The harsh reality that my partner left me nearly six months ago and I still can't sleep properly is looming over my head as I attempt, fo the fourth time this week, to go to sleep. Despite several rather enjoyable encounters with men of varying states of suitability and cleanliness my general attitude to my relationship status is one of constant frustration, and sometimes downright disappointment. I feel like I've been thrown on the unwanted pile, which might be a less bitter pill to swallow if I wasn't 21 years old. And forced to live with my parents. It matters to no one that in my head I'm a middle aged jewish woman who wants to feed people, and instead of being left to grieve for my stupid, worthless relationship, people seem to think I am 'getting over it', 'moving on with my life' and other such bullshit. There is no such thing. When someone leaves you, you do not get over it, you get used to it. Eventually you will be so accustomed to this new state of existence that it seems like the world has somehow righted itself, but it doesn;t make it real.

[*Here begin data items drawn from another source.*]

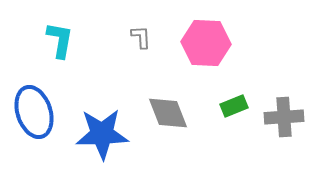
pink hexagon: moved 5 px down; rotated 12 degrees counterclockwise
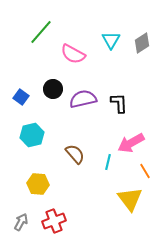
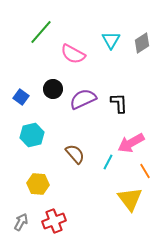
purple semicircle: rotated 12 degrees counterclockwise
cyan line: rotated 14 degrees clockwise
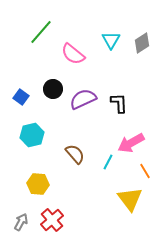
pink semicircle: rotated 10 degrees clockwise
red cross: moved 2 px left, 1 px up; rotated 20 degrees counterclockwise
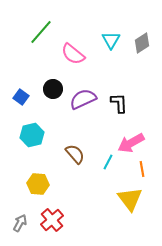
orange line: moved 3 px left, 2 px up; rotated 21 degrees clockwise
gray arrow: moved 1 px left, 1 px down
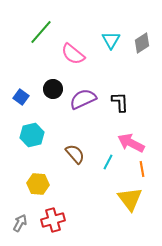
black L-shape: moved 1 px right, 1 px up
pink arrow: rotated 56 degrees clockwise
red cross: moved 1 px right; rotated 25 degrees clockwise
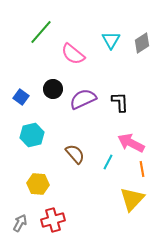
yellow triangle: moved 2 px right; rotated 20 degrees clockwise
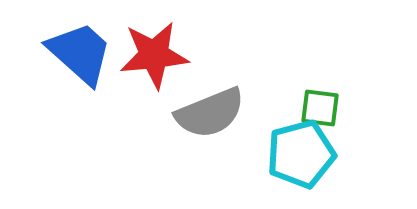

My partner did not take long to find someone new. She happened to be a very good friend of mine. They kept it a secret, safe in the knowledge that all of our friends would keep the secret too, as no one wanted to hurt my feelings. I doubt many of them cared that I had to ring him up and ask him who he was sleeping with, as I knew he was with someone else, and I knew all of our friends did too, but they all refused to tell me who the girl was. I don't think many of them ever understood how humiliated I felt, and still feel everytime I have to see pictures of them together, or hear about one of them. Most frustrating is the knowledge that, despite assuring me she was a fling, and nothing for me to get upset about, they are moving in together next year. In the street next to mine. Once again, no one felt like this was something I needed to know. As far as I know he is unaware that I had the pleasure of finding out via Facebook, his new girlfriend being either woefully indiscrete or pathetically shallow (her profile picture is the 'couple shot' that she changed the day he told me about her, which makes me veer towards the latter). I wonder if he plans to tell me before I bump into him walking down the street? With his track record for honesty, probably not.

I worry that my inability to let go of the anger will make my life more difficult than it should be. I feel cynical, and bitter. And old. And I still can't sleep.